METR Task Standard

★ New
assess
AI / ML open-source MIT open-source

What It Does

The METR Task Standard is a portable specification for defining AI agent evaluation tasks. It provides a standardized format for packaging task definitions — including environment setup, instructions, scoring criteria, and resource requirements — so they can be shared, reproduced, and run across different evaluation platforms (originally Vivaria, now also Inspect and others).

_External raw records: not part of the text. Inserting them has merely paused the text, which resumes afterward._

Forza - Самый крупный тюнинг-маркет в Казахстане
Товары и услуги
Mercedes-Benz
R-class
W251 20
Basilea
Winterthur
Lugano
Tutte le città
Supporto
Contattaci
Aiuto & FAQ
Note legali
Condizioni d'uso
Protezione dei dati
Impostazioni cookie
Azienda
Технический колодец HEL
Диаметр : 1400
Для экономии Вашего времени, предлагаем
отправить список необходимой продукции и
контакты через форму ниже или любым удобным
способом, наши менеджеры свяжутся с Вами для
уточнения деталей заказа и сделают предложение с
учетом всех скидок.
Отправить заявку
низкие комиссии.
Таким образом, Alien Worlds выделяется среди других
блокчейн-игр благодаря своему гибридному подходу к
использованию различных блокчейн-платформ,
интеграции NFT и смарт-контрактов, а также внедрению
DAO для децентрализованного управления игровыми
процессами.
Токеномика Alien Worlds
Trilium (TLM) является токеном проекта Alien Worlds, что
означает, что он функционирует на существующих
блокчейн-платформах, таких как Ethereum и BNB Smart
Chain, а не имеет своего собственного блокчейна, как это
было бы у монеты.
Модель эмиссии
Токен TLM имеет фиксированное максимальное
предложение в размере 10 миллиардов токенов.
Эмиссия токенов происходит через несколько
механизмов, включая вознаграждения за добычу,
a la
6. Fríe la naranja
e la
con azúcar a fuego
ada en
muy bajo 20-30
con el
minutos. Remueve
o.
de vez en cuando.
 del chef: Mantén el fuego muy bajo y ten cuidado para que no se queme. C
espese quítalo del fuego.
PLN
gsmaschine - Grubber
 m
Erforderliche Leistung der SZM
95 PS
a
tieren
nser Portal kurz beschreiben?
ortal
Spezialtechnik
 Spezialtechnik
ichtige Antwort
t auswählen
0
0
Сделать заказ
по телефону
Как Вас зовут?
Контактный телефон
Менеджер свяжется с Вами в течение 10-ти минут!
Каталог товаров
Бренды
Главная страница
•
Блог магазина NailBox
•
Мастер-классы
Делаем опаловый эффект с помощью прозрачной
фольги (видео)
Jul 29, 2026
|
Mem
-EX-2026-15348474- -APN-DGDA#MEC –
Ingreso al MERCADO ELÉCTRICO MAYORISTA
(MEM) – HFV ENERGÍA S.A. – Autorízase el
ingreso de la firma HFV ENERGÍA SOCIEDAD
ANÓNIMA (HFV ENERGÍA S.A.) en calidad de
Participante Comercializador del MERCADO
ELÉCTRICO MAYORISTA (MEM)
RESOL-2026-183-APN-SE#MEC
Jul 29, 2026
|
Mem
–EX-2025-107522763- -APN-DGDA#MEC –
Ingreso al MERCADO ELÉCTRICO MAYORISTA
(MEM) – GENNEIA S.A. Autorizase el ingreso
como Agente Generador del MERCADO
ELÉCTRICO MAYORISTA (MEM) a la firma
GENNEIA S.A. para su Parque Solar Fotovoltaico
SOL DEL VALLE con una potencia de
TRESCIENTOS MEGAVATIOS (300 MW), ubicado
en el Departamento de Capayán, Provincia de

As of early 2024, METR had used the standard to define approximately 200 task families containing approximately 2,000 individual tasks across categories including AI R&D, cybersecurity, and general autonomous capacity. The standard enables evaluation portability, meaning a task defined once can be run by any compatible evaluation harness without modification.

Key Features

  • Standardized task definition format with environment specs, instructions, scoring, and resource requirements
  • Docker-based task environments for reproducible execution
  • Support for multi-step, agentic task definitions (not just single-turn Q&A)
  • Scoring function specification for automated evaluation
  • Task family grouping for organizing related tasks at different difficulty levels
  • Used across HCAST (189 tasks), RE-Bench, and METR’s internal evaluation suites
  • Compatible with both Vivaria and Inspect evaluation platforms
  • YAML/JSON-based configuration for machine readability

Use Cases

  • Evaluation portability: Defining tasks once and running them across multiple evaluation platforms
  • Benchmark creation: Packaging custom evaluation suites in a shareable, reproducible format
  • Community evaluation sharing: Contributing tasks to shared repositories (e.g., Inspect Evals)
  • Regulatory evaluation: Standardizing the format for compliance-oriented AI assessments

Adoption Level Analysis

Small teams (<20 engineers): Accessible. The standard is straightforward to adopt for anyone creating AI evaluations. Low overhead, just a specification to follow.

Medium orgs (20-200 engineers): Good fit for teams building evaluation infrastructure. Adopting the standard ensures compatibility with the broader eval ecosystem.

Enterprise (200+ engineers): Relevant for organizations with formal AI evaluation programs. The standard’s use by METR in official pre-deployment evaluations gives it institutional credibility.

Alternatives

AlternativeKey DifferencePrefer when…
Inspect eval formatUK AISI’s native format, Python-basedYou are using Inspect exclusively and prefer Python definitions
SWE-bench task formatGitHub issue-based task definitionsYou are evaluating on real open-source repo issues
Custom formatsProprietary internal formatsYou have specific requirements not met by existing standards

Evidence & Sources

Notes & Caveats

  • Narrow adoption beyond METR: While the standard is well-designed, it is primarily used by METR and organizations working directly with METR. Broader ecosystem adoption is not well documented.
  • Inspect compatibility unclear: As METR transitions to Inspect, the relationship between the Task Standard and Inspect’s native eval format needs clarification. They may converge or the Task Standard may become a legacy format.
  • Docker dependency: Task environments require Docker, which adds infrastructure requirements for running evaluations locally.